A rare “white glove sale"

Last week’s sale of Edward Albee’s collection of art and decorative objects at Sotheby’s in Manhattan broke records for many of the artists involved. It was a rare “white glove sale,” meaning all 105 lots sold, and the auction raised $12.5 million to support the Edward F. Albee Foundation, which provides residencies for writers and visual artists in Montauk, where the playwright lived part time.

Mr. Albee established the foundation in 1967, flush from his success with plays such as “Who’s Afraid of Virginia Woolf?” and “A Delicate Balance.” He made provisions in his will that his collection be sold to benefit the foundation, and his will was honored after his death last year. Most of the art he collected had been placed in his TriBeCa loft.

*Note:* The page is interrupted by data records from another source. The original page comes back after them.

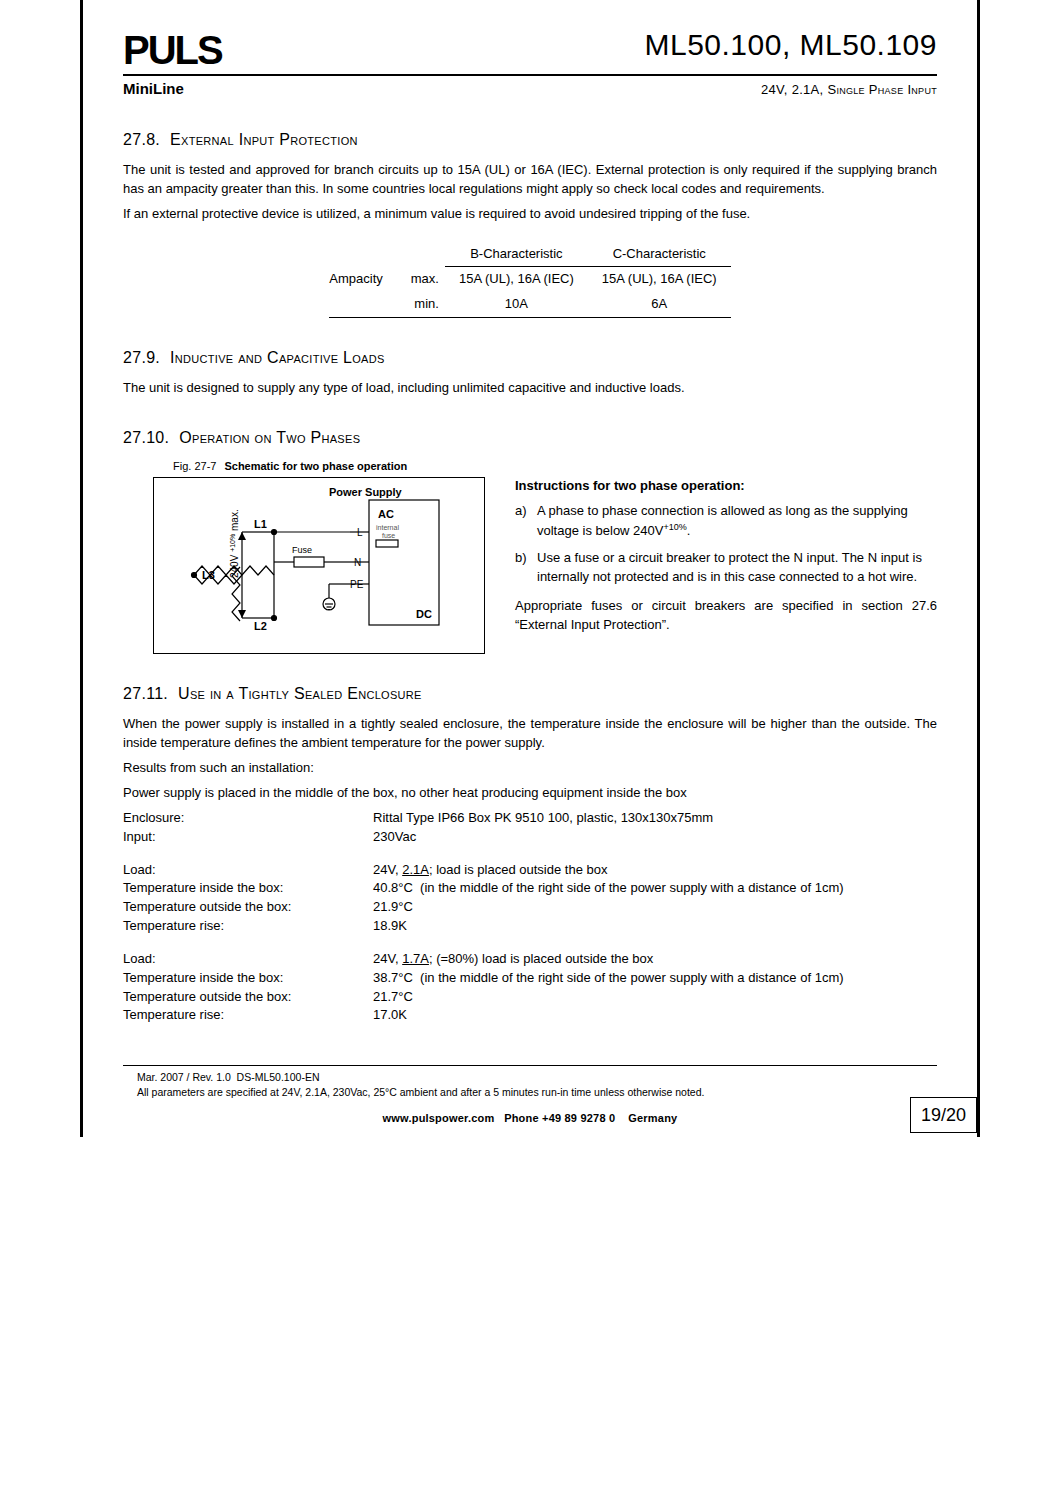PULS
ML50.100, ML50.109
MiniLine
24V, 2.1A, Single Phase Input
27.8. External Input Protection
The unit is tested and approved for branch circuits up to 15A (UL) or 16A (IEC). External protection is only required if the supplying branch has an ampacity greater than this. In some countries local regulations might apply so check local codes and requirements.
If an external protective device is utilized, a minimum value is required to avoid undesired tripping of the fuse.
| | | B-Characteristic | C-Characteristic |
| --- | --- | --- | --- |
| Ampacity | max. | 15A (UL), 16A (IEC) | 15A (UL), 16A (IEC) |
| | min. | 10A | 6A |
27.9. Inductive and Capacitive Loads
The unit is designed to supply any type of load, including unlimited capacitive and inductive loads.
27.10. Operation on Two Phases
Fig. 27-7 Schematic for two phase operation
Power Supply AC internal fuse DC L N PE Fuse L1 L2 L3 240V +10% max.
Instructions for two phase operation:
a) A phase to phase connection is allowed as long as the supplying voltage is below 240V+10%.
b) Use a fuse or a circuit breaker to protect the N input. The N input is internally not protected and is in this case connected to a hot wire.
Appropriate fuses or circuit breakers are specified in section 27.6 “External Input Protection”.
27.11. Use in a Tightly Sealed Enclosure
When the power supply is installed in a tightly sealed enclosure, the temperature inside the enclosure will be higher than the outside. The inside temperature defines the ambient temperature for the power supply.
Results from such an installation:
Power supply is placed in the middle of the box, no other heat producing equipment inside the box
Enclosure:
Rittal Type IP66 Box PK 9510 100, plastic, 130x130x75mm
Input:
230Vac
Load:
24V, 2.1A; load is placed outside the box
Temperature inside the box:
40.8°C (in the middle of the right side of the power supply with a distance of 1cm)
Temperature outside the box:
21.9°C
Temperature rise:
18.9K
Load:
24V, 1.7A; (=80%) load is placed outside the box
Temperature inside the box:
38.7°C (in the middle of the right side of the power supply with a distance of 1cm)
Temperature outside the box:
21.7°C
Temperature rise:
17.0K
Mar. 2007 / Rev. 1.0 DS-ML50.100-EN
All parameters are specified at 24V, 2.1A, 230Vac, 25°C ambient and after a 5 minutes run-in time unless otherwise noted.
www.pulspower.com Phone +49 89 9278 0 Germany
19/20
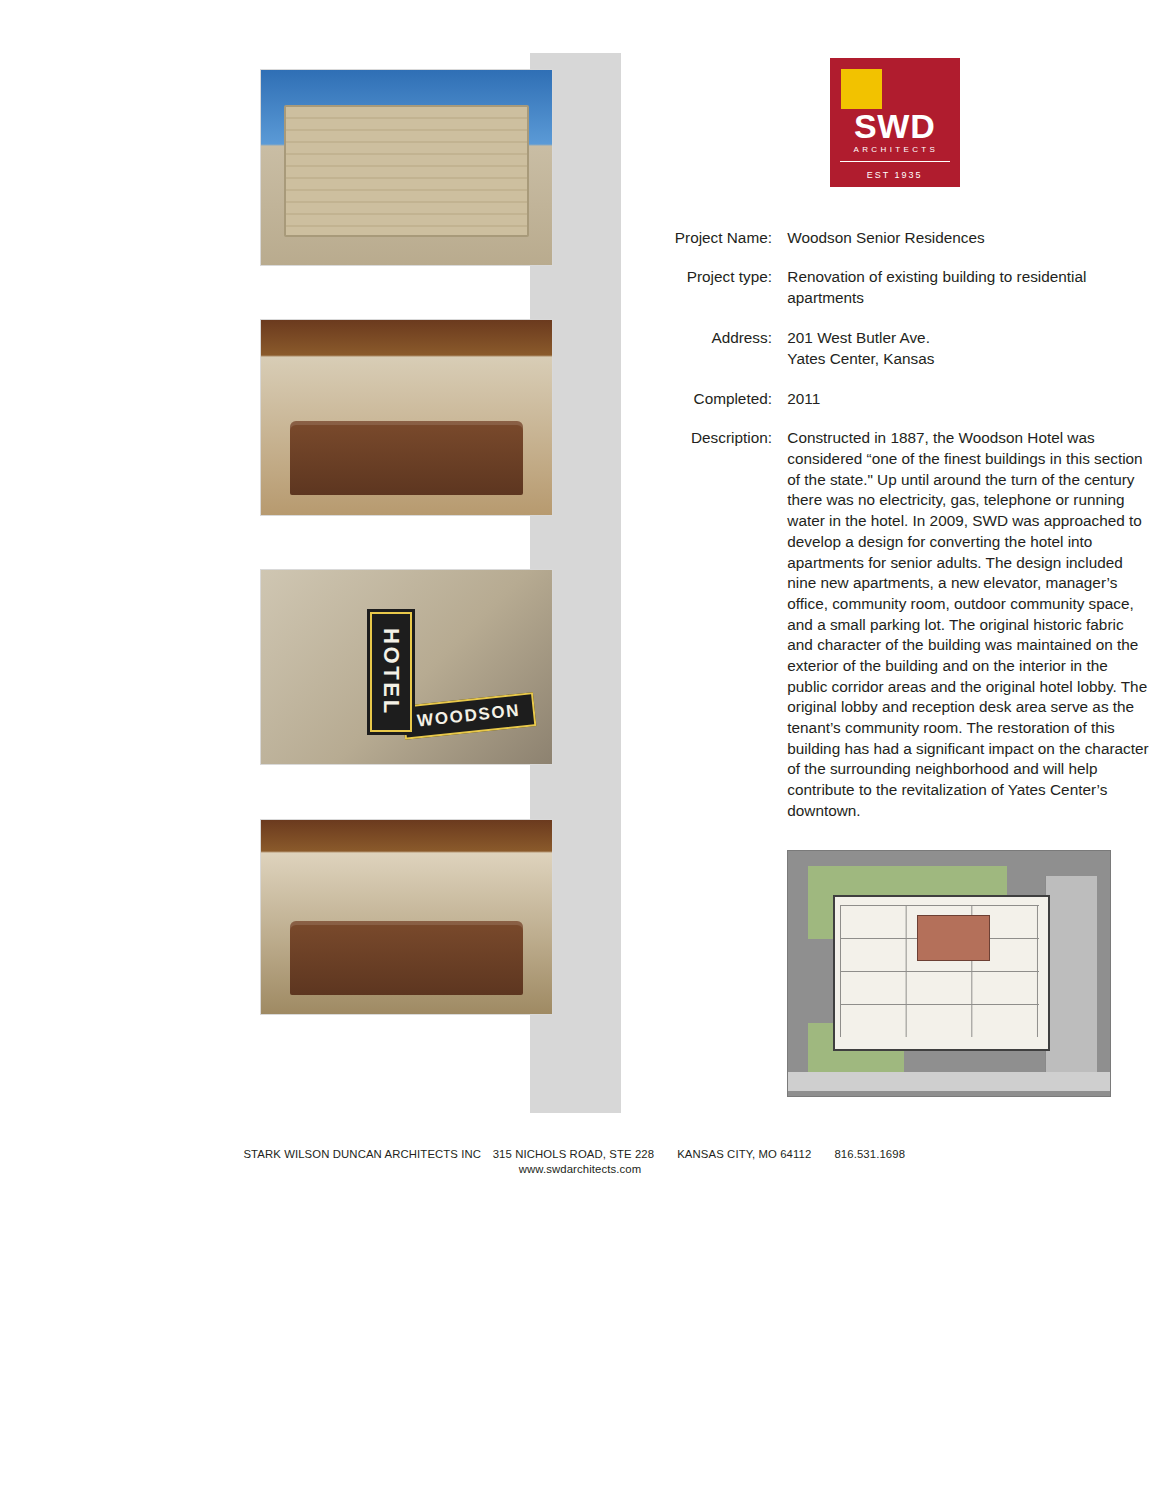WOODSON
SWD
ARCHITECTS
EST 1935
Project Name:
Woodson Senior Residences
Project type:
Renovation of existing building to residential apartments
Address:
201 West Butler Ave.
Yates Center, Kansas
Completed:
2011
Description:
Constructed in 1887, the Woodson Hotel was considered “one of the finest buildings in this section of the state." Up until around the turn of the century there was no electricity, gas, telephone or running water in the hotel. In 2009, SWD was approached to develop a design for converting the hotel into apartments for senior adults. The design included nine new apartments, a new elevator, manager’s office, community room, outdoor community space, and a small parking lot. The original historic fabric and character of the building was maintained on the exterior of the building and on the interior in the public corridor areas and the original hotel lobby. The original lobby and reception desk area serve as the tenant’s community room. The restoration of this building has had a significant impact on the character of the surrounding neighborhood and will help contribute to the revitalization of Yates Center’s downtown.
STARK WILSON DUNCAN ARCHITECTS INC315 NICHOLS ROAD, STE 228 KANSAS CITY, MO 64112816.531.1698
www.swdarchitects.com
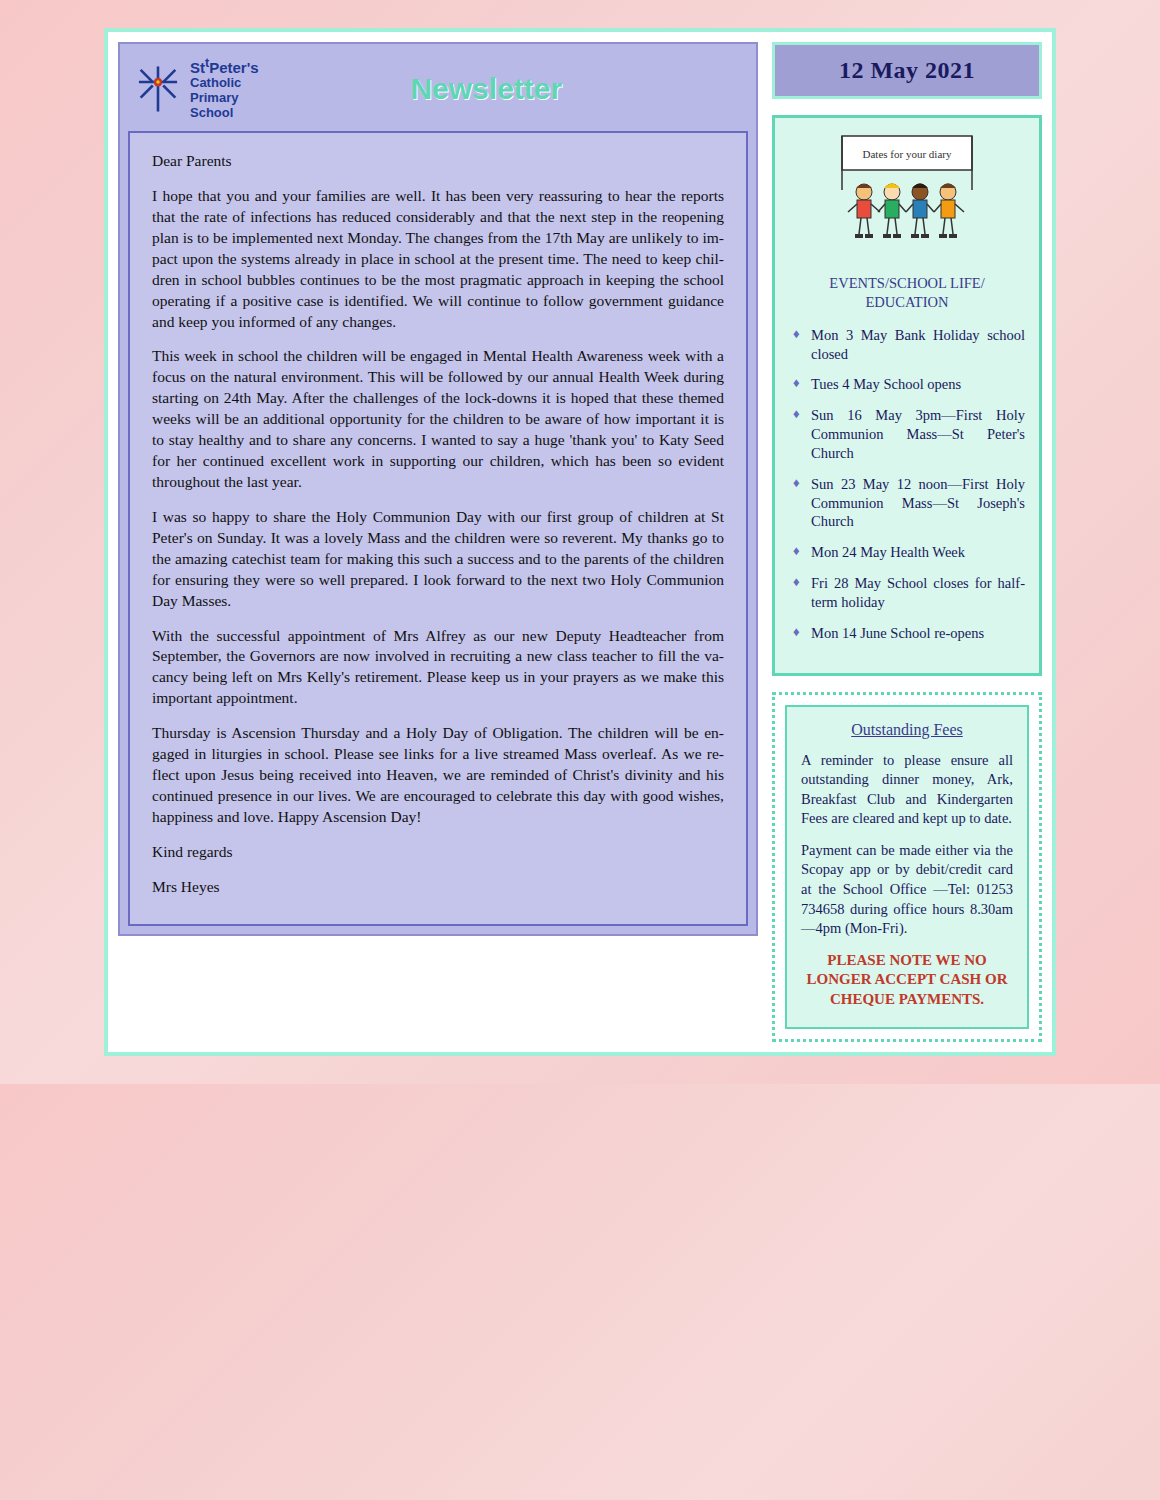SttPeter's
Catholic
Primary
School
Newsletter
Dear Parents
I hope that you and your families are well. It has been very reassuring to hear the reports that the rate of infections has reduced considerably and that the next step in the reopening plan is to be implemented next Monday. The changes from the 17th May are unlikely to impact upon the systems already in place in school at the present time. The need to keep children in school bubbles continues to be the most pragmatic approach in keeping the school operating if a positive case is identified. We will continue to follow government guidance and keep you informed of any changes.
This week in school the children will be engaged in Mental Health Awareness week with a focus on the natural environment. This will be followed by our annual Health Week during starting on 24th May. After the challenges of the lock-downs it is hoped that these themed weeks will be an additional opportunity for the children to be aware of how important it is to stay healthy and to share any concerns. I wanted to say a huge 'thank you' to Katy Seed for her continued excellent work in supporting our children, which has been so evident throughout the last year.
I was so happy to share the Holy Communion Day with our first group of children at St Peter's on Sunday. It was a lovely Mass and the children were so reverent. My thanks go to the amazing catechist team for making this such a success and to the parents of the children for ensuring they were so well prepared. I look forward to the next two Holy Communion Day Masses.
With the successful appointment of Mrs Alfrey as our new Deputy Headteacher from September, the Governors are now involved in recruiting a new class teacher to fill the vacancy being left on Mrs Kelly's retirement. Please keep us in your prayers as we make this important appointment.
Thursday is Ascension Thursday and a Holy Day of Obligation. The children will be engaged in liturgies in school. Please see links for a live streamed Mass overleaf. As we reflect upon Jesus being received into Heaven, we are reminded of Christ's divinity and his continued presence in our lives. We are encouraged to celebrate this day with good wishes, happiness and love. Happy Ascension Day!
Kind regards
Mrs Heyes
12 May 2021
Dates for your diary
EVENTS/SCHOOL LIFE/
EDUCATION
Mon 3 May Bank Holiday school closed
Tues 4 May School opens
Sun 16 May 3pm—First Holy Communion Mass—St Peter's Church
Sun 23 May 12 noon—First Holy Communion Mass—St Joseph's Church
Mon 24 May Health Week
Fri 28 May School closes for half-term holiday
Mon 14 June School re-opens
Outstanding Fees
A reminder to please ensure all outstanding dinner money, Ark, Breakfast Club and Kindergarten Fees are cleared and kept up to date.
Payment can be made either via the Scopay app or by debit/credit card at the School Office —Tel: 01253 734658 during office hours 8.30am—4pm (Mon-Fri).
PLEASE NOTE WE NO LONGER ACCEPT CASH OR CHEQUE PAYMENTS.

The auction featured work by Milton Avery, Lee Krasner, John Cage, and many other artists, some better known than others. Avery’s “Meditation,” from 1960, sold for $3.7 million, exceeding its estimate of $2 million to $3 million. Three bidders drove it to the second highest price paid at auction for a work by the artist. A second Avery painting, “Two Nudes‚“ from 1954, did not fare as well, selling below its estimate of $400,000 to $600,000, at $372,500.

Three-quarters of the lots offered, however, did exceed their high estimates. The sale also set 16 new auction records for works by artists such as Krasner, whose acrylic and gouache on paper sold for $588,500, far above its high estimate of $180,000. Works by Cage, Ilya Bolotowsky, and Albert Eugene Gallatin were some of the other record breakers. John McLaughlin’s “V-1957” attracted six spirited bidders who put the piece high over its $80,000 to $120,000 estimate to a final price of $516,500.

Amy Cappellazzo, the chairwoman of Sotheby’s fine art division, explained the enthusiasm as an appreciation of “Edward’s canny eye and thoughtful understanding of the artistic process” by a broad collecting audience. In a release, she said that the bidders understood that what was on offer was “a slice of New York intellectual history.”